Year one with the diagnosis and 504 - are we any better? nope. Are we any worse? nope. I still feel the same sense of: thousands of dollars in degrees between the lot of them and somehow it is proven over and over how little they know about how to address this in their classroom, and even worse are no longer permitted or empowered to make those decisions case by case student by student. Nope, you must have an IEP or 504 to alter the "program" as seen fit by Albany & the Dept of Education. And even that only helps so much. Hard to fathom how a pandemic that affects 1 in 85 of your boys somehow is not getting the recognition or research it needs and nor are the very educators that will be with your kids, when all tallied up for way more hours a day in their 12 years of school than YOU will see them.
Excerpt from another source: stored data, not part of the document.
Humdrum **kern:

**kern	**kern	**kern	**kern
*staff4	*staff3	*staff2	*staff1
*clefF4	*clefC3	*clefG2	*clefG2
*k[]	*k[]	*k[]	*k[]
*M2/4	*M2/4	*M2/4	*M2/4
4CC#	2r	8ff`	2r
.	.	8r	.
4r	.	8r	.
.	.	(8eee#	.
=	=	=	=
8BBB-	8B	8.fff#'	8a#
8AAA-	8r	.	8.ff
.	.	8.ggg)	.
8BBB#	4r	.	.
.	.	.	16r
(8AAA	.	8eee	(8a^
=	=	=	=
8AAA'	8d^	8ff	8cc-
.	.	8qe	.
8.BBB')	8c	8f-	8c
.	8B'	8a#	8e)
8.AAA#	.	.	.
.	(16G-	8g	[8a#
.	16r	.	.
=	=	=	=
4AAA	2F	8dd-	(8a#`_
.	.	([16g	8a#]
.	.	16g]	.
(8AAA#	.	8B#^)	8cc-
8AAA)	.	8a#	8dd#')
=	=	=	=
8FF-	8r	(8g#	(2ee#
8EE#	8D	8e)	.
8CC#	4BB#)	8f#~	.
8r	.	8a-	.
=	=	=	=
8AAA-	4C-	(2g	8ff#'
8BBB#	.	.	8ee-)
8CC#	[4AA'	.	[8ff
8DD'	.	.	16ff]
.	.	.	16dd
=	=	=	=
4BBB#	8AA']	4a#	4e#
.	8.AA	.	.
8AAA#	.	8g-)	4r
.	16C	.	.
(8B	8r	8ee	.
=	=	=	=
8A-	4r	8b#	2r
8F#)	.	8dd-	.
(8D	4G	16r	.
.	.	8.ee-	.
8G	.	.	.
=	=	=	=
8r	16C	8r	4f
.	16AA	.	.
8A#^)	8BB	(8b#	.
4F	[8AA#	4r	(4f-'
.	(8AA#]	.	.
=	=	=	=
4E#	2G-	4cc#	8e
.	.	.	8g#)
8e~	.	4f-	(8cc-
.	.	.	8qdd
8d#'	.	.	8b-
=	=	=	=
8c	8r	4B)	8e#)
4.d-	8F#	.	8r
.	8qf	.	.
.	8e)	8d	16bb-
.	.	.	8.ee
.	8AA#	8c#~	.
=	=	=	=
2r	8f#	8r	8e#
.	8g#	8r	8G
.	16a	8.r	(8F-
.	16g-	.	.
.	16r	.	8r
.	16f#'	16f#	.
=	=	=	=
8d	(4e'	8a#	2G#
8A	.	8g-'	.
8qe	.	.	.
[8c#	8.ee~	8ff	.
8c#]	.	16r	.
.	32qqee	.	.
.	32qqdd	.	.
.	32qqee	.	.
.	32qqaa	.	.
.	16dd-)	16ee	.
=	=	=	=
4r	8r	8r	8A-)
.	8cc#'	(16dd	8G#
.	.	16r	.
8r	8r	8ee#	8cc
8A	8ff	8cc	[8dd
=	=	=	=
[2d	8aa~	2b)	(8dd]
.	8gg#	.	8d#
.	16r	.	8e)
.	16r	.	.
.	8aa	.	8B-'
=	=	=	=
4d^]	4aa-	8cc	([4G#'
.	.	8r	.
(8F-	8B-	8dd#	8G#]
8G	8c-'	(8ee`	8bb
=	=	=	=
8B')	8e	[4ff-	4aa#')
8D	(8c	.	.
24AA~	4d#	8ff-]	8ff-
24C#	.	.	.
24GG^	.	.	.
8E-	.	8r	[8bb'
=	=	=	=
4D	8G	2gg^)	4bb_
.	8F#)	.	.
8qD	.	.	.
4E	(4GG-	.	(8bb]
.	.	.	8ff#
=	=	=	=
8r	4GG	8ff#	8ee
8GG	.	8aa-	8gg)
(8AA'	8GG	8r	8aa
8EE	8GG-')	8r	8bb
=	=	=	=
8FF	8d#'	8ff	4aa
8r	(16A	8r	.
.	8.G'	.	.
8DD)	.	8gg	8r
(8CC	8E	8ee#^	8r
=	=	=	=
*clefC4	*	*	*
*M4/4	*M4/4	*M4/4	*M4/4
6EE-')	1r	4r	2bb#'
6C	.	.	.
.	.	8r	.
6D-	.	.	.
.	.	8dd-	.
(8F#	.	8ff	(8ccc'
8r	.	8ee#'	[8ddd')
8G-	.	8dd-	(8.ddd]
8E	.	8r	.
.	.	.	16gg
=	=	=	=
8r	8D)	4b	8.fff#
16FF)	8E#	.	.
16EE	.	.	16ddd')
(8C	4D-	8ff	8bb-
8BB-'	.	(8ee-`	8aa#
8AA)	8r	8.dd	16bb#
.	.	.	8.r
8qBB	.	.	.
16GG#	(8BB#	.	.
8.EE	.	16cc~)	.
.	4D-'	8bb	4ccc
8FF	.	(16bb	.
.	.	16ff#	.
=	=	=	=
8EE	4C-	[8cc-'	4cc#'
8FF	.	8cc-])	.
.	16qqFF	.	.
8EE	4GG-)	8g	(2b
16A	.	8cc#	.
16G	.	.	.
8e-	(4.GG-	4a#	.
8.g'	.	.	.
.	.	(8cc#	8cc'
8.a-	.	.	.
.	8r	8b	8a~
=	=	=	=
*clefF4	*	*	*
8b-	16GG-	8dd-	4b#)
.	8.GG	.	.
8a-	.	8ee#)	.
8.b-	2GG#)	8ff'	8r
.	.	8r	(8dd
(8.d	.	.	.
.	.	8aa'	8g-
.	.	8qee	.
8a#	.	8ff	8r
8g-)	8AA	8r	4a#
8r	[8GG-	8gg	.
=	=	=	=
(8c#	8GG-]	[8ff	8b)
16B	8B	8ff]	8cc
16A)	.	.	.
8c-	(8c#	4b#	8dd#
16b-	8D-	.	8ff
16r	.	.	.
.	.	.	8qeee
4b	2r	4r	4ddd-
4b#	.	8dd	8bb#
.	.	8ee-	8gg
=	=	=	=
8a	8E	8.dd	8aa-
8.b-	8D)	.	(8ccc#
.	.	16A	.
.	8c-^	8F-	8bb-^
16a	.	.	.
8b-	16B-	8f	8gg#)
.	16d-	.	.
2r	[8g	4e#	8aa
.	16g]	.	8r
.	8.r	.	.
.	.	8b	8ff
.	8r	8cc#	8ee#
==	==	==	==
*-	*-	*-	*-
I am so very passionate about this subject & the children who could be left behind in No Child Left Behind. On my best days I want to change the world on this topic, On my worst days I am overwhelmed and frazzled. But I am NEVER defeated, as every morning I watch my son gather himself for another day in that landmine of triggers called school with a smile as big as his face, ready to "try again"...so Shall I.
I believe in Power in Numbers, share what you know, ask what you don't, & just be comforted knowing you do not trek this road alone. And above all else, laugh.